Records provided
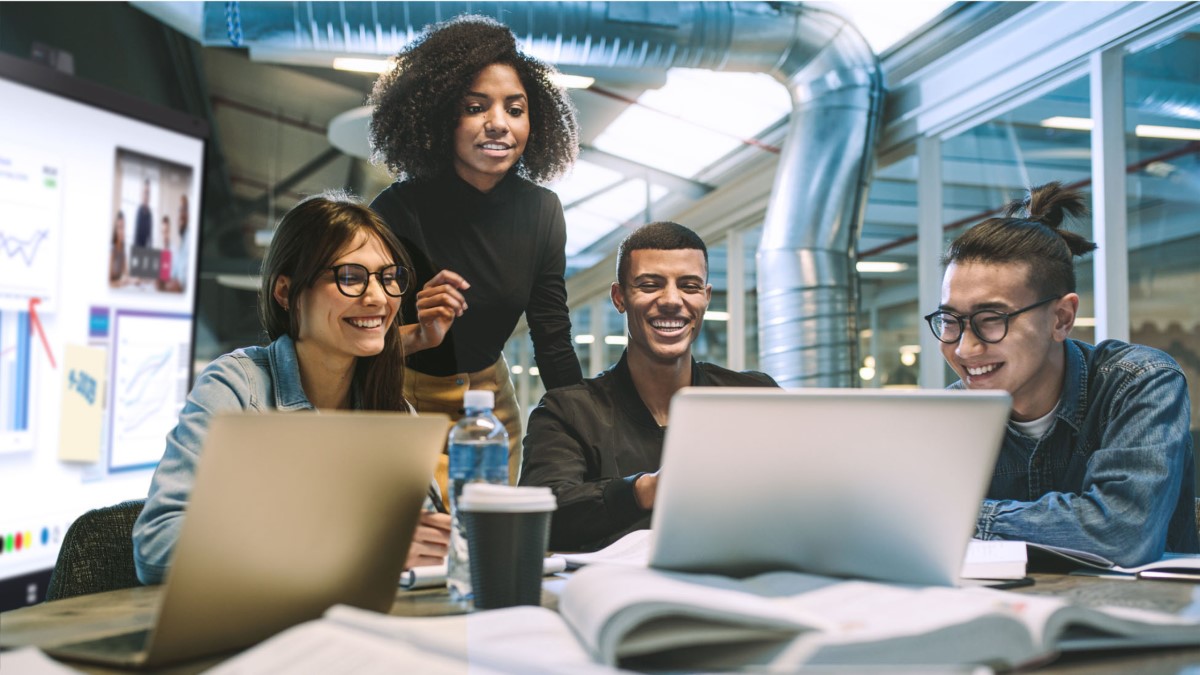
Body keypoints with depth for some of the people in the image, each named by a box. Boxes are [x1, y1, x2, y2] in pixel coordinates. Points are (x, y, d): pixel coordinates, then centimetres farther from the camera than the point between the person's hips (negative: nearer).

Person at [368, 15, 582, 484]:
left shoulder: (541, 211, -11)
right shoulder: (399, 210, -23)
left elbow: (553, 339, -6)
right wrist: (419, 331, -38)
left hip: (490, 395, 4)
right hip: (403, 397, -4)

Work to complete
Please write out every line of the material above again, its requests included, but multiply each number in the keypoint answers (the x and y pixel coordinates and the depth values) by 0.85 and round it to a whole number, with halves going up. Leave the pictures out of your answer.

Written solution
Body keypoints with depth for some of the people in the image, each named by a box. Boxes are [x1, y1, x2, y2] in pixel coordinates. Points are (x, y, d): pixel coordinates, then centimetres farther from the camera than the point between the person's hips (negative: nearer).

Person at [368, 15, 582, 484]:
left shoulder: (460, 179, -9)
right shoulder: (339, 179, -20)
left elbow: (470, 288, -5)
right wrist: (356, 281, -32)
left hip: (417, 336, 3)
right hip: (343, 337, -3)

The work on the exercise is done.